WORK REQUEST –
Give back each entry exactly as written, apart from the pictures.

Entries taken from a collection

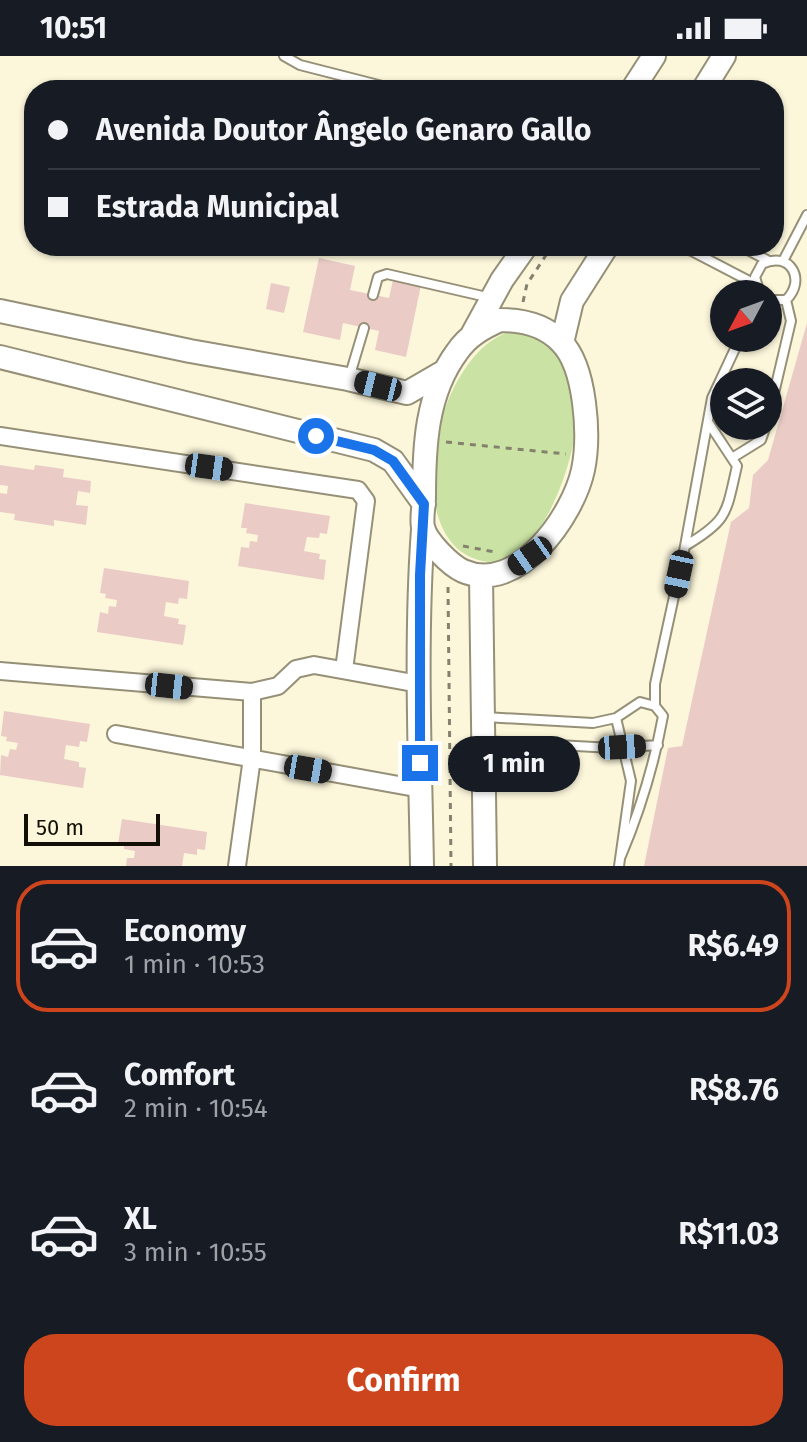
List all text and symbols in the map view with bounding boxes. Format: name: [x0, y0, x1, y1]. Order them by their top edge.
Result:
text: 10:51: [40, 10, 107, 46]
text: Avenida Doutor Ângelo Genaro Gallo: [96, 112, 592, 148]
text: Estrada Municipal: [96, 189, 339, 225]
north arrow: [710, 280, 782, 352]
map controls: [710, 280, 782, 440]
button: layers: [710, 368, 782, 440]
car: [352, 369, 404, 403]
route start: [298, 418, 334, 454]
car: [184, 452, 234, 482]
car: [503, 532, 557, 580]
car: [662, 548, 696, 600]
car: [144, 672, 194, 700]
car: [597, 734, 647, 760]
callout: 1 min: [448, 735, 580, 791]
route end: [402, 745, 438, 781]
text: 1 min: [483, 748, 545, 779]
car: [282, 753, 334, 785]
scale bar: [24, 810, 160, 846]
text: 50 m: [36, 814, 84, 841]
icon: car: [28, 910, 100, 982]
text: Economy: [124, 913, 246, 949]
text: R$6.49: [688, 928, 779, 964]
text: 1 min · 10:53: [124, 949, 265, 980]
icon: car: [28, 1054, 100, 1126]
text: Comfort: [124, 1057, 235, 1093]
text: R$8.76: [689, 1072, 779, 1108]
text: 2 min · 10:54: [124, 1093, 268, 1124]
icon: car: [28, 1198, 100, 1270]
text: XL: [124, 1201, 157, 1237]
text: R$11.03: [678, 1216, 779, 1252]
text: 3 min · 10:55: [124, 1237, 267, 1268]
button: Confirm: [24, 1334, 783, 1426]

EXPECTED ANSWER –
List all text and symbols in the map view with bounding boxes. Format: name: [x0, y0, x1, y1]. Order them by their top edge.
Result:
text: 10:51: [40, 10, 107, 46]
text: Avenida Doutor Ângelo Genaro Gallo: [96, 112, 592, 148]
text: Estrada Municipal: [96, 189, 339, 225]
north arrow: [710, 280, 782, 352]
map controls: [710, 280, 782, 440]
button: layers: [710, 368, 782, 440]
car: [352, 369, 404, 403]
route start: [298, 418, 334, 454]
car: [184, 452, 234, 482]
car: [503, 532, 557, 580]
car: [662, 548, 696, 600]
car: [144, 672, 194, 700]
car: [597, 734, 647, 760]
callout: 1 min: [448, 735, 580, 791]
route end: [402, 745, 438, 781]
text: 1 min: [483, 748, 545, 779]
car: [282, 753, 334, 785]
scale bar: [24, 810, 160, 846]
text: 50 m: [36, 814, 84, 841]
icon: car: [28, 910, 100, 982]
text: Economy: [124, 913, 246, 949]
text: R$6.49: [688, 928, 779, 964]
text: 1 min · 10:53: [124, 949, 265, 980]
icon: car: [28, 1054, 100, 1126]
text: Comfort: [124, 1057, 235, 1093]
text: R$8.76: [689, 1072, 779, 1108]
text: 2 min · 10:54: [124, 1093, 268, 1124]
icon: car: [28, 1198, 100, 1270]
text: XL: [124, 1201, 157, 1237]
text: R$11.03: [678, 1216, 779, 1252]
text: 3 min · 10:55: [124, 1237, 267, 1268]
button: Confirm: [24, 1334, 783, 1426]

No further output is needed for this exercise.